> [TEXTAUSZUG]:
Die Waadtländer Finanzdirektorin Valérie Dittli (30, Mitte) macht derzeit Schlagzeilen, weil sie die Steuern in ihrem Herkunftskanton und nicht der eigenen Behörde bezahlt hat. Nun bekommt sie weiteren Ärger. Und zwar wegen ihres Doktortitels – den sie noch gar nicht tragen dürfte.
Wie der «Tages-Anzeiger» publik macht, hat die Staatsrätin ihre Dissertation zwar wohl abgeschlossen. Und sie habe im Sommer 2021 diese auch in der sogenannten Disputation verteidigt. Jedoch hat sie ihre Doktorarbeit bis heute nicht publiziert und der Lausanner Universitätsbibliothek auch keine Exemplare davon zur Verfügung gestellt.

> [ANGEZEIGTE DATEN]:
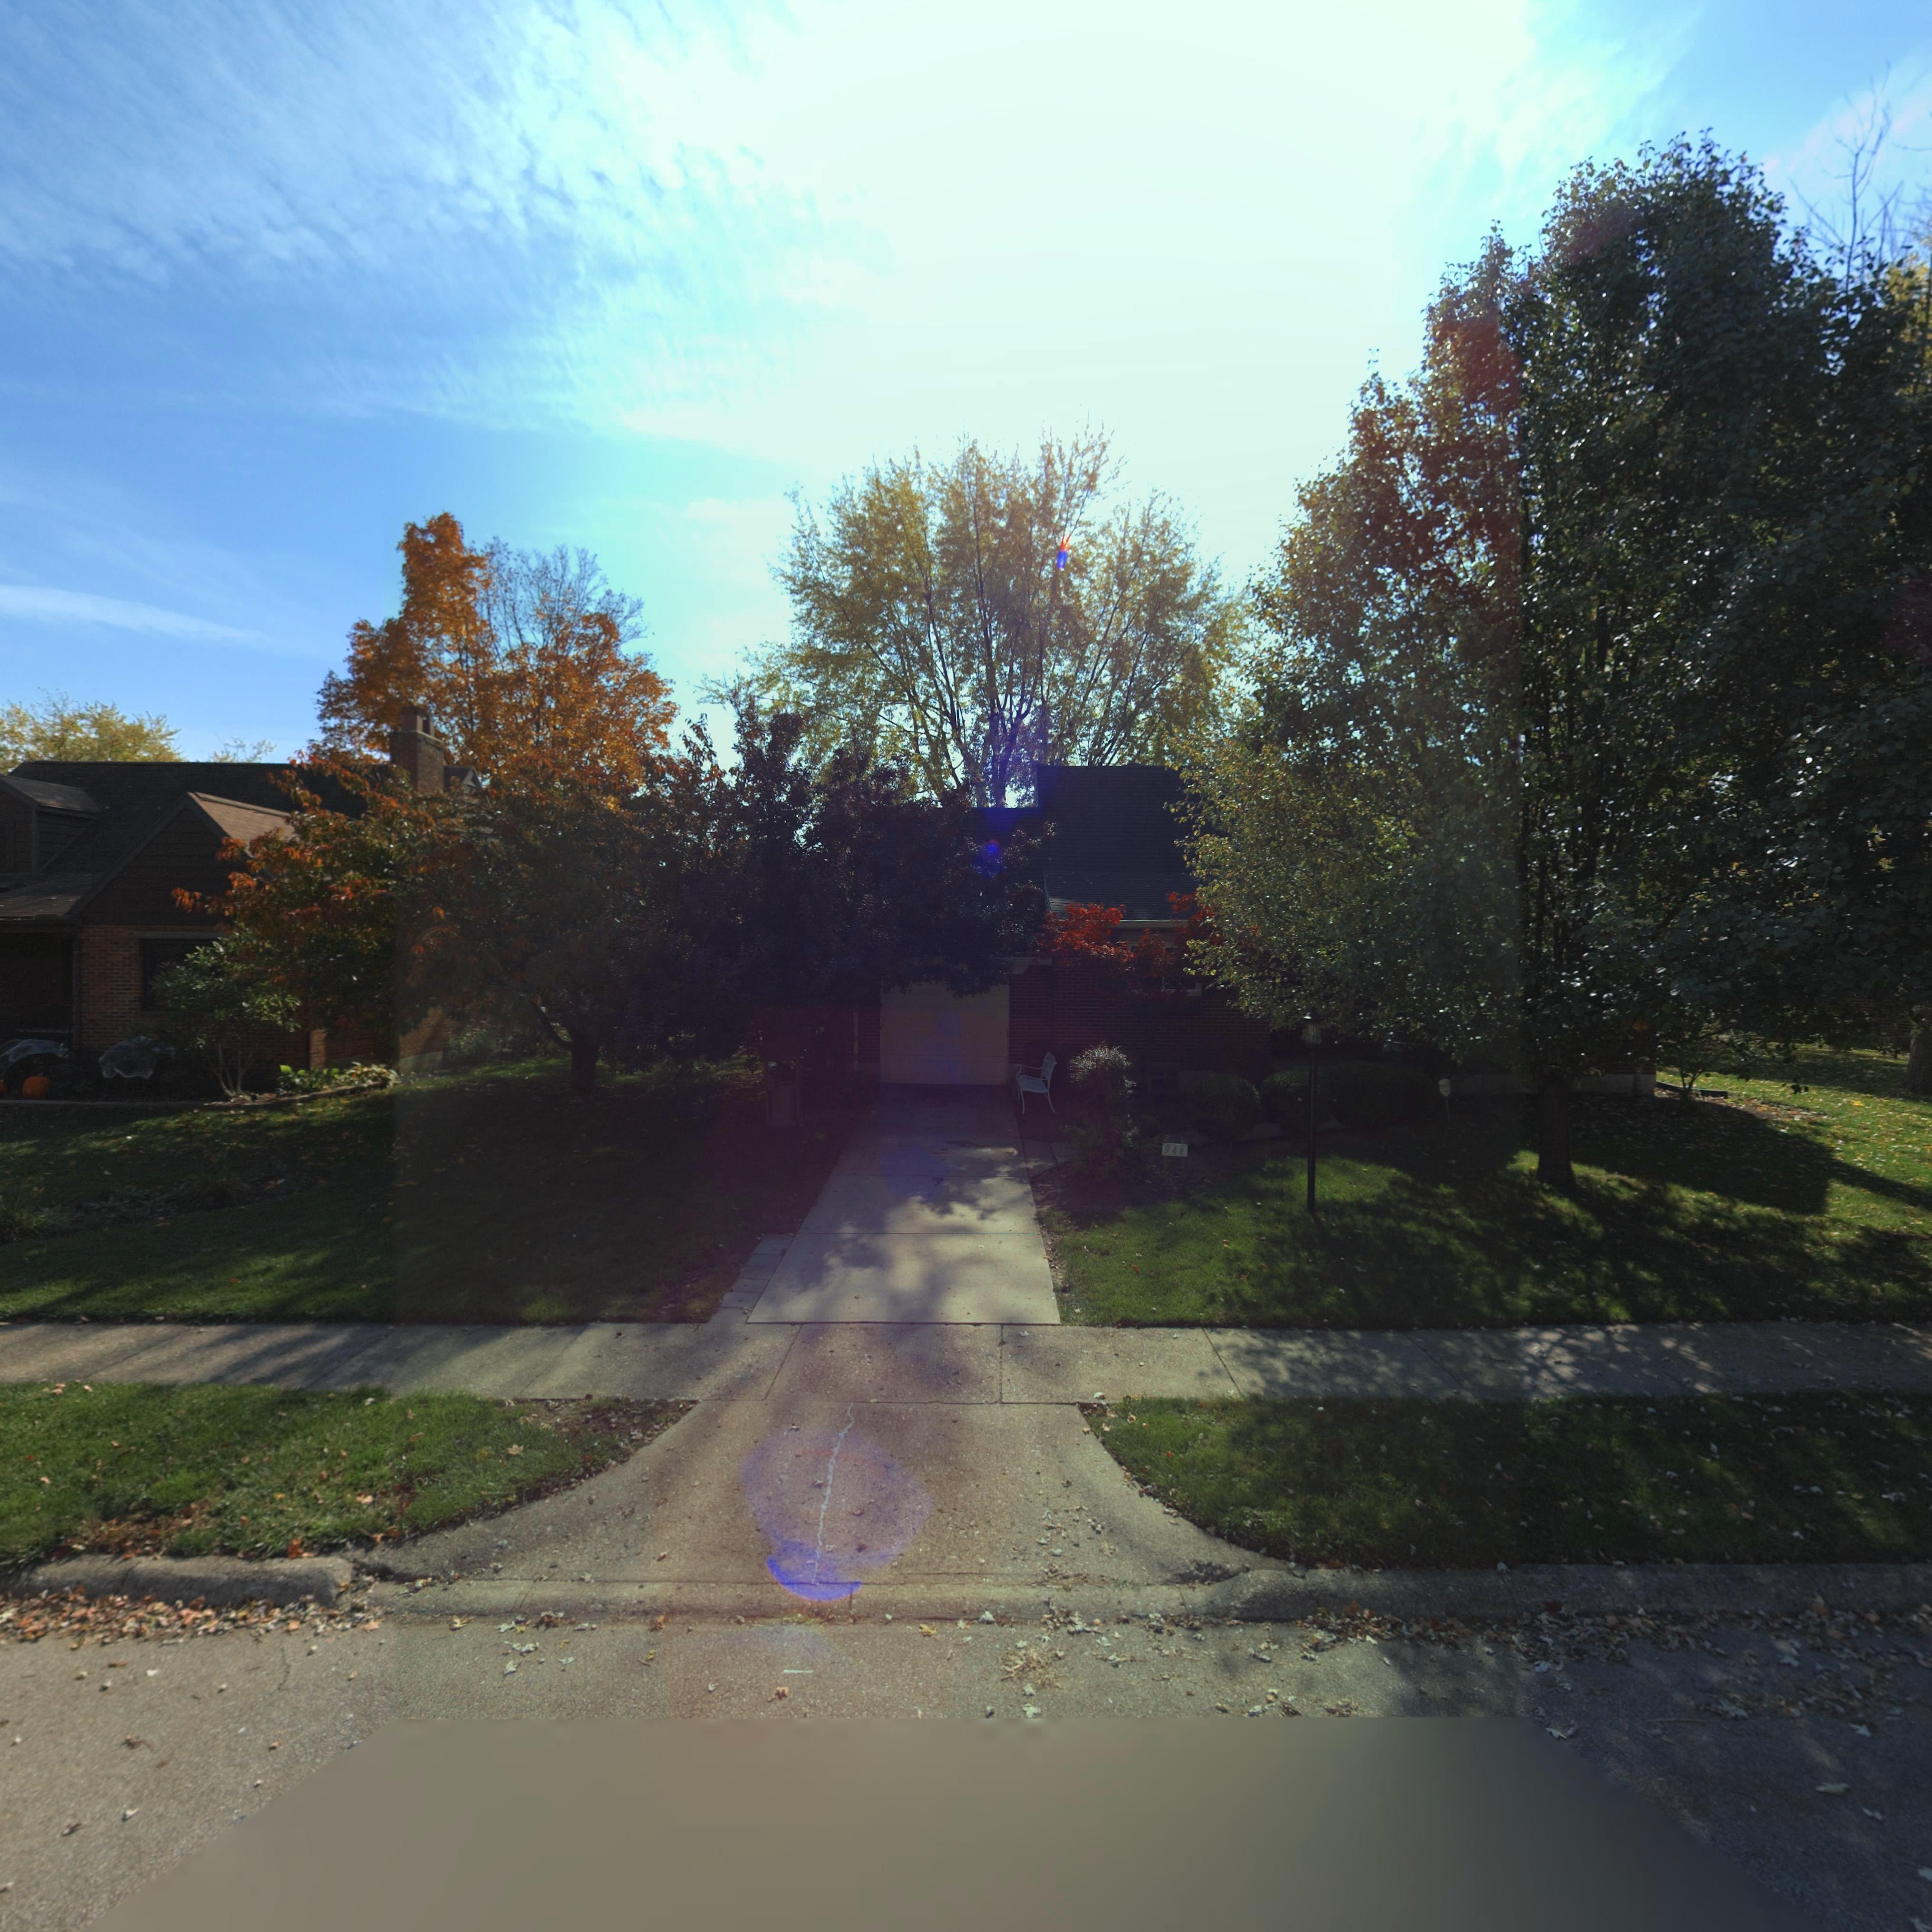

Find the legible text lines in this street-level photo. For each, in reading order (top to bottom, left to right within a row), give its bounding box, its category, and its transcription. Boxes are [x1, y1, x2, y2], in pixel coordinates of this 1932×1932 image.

> [AUFGABEN]:
(a) Aus welchem Grund macht die Waadtländer Finanzdirektorin laut dem Textauszug derzeit Schlagzeilen? Antworte in ein bis drei Sätzen.
(b) Gib den Abschnitt aus dem Textauszug wortgetreu wieder, beginnend bei „Die Waadtländer Finanzdirektorin“ und endend bei „nicht tragen dürfte.“.

> [ERWARTETE ANTWORTEN]:
(a) Sie macht Schlagzeilen, weil sie die Steuern in ihrem Herkunftskanton und nicht der eigenen Behörde bezahlt hat.

(b)
Die Waadtländer Finanzdirektorin Valérie Dittli (30, Mitte) macht derzeit Schlagzeilen, weil sie die Steuern in ihrem Herkunftskanton und nicht der eigenen Behörde bezahlt hat. Nun bekommt sie weiteren Ärger. Und zwar wegen ihres Doktortitels – den sie noch gar nicht tragen dürfte.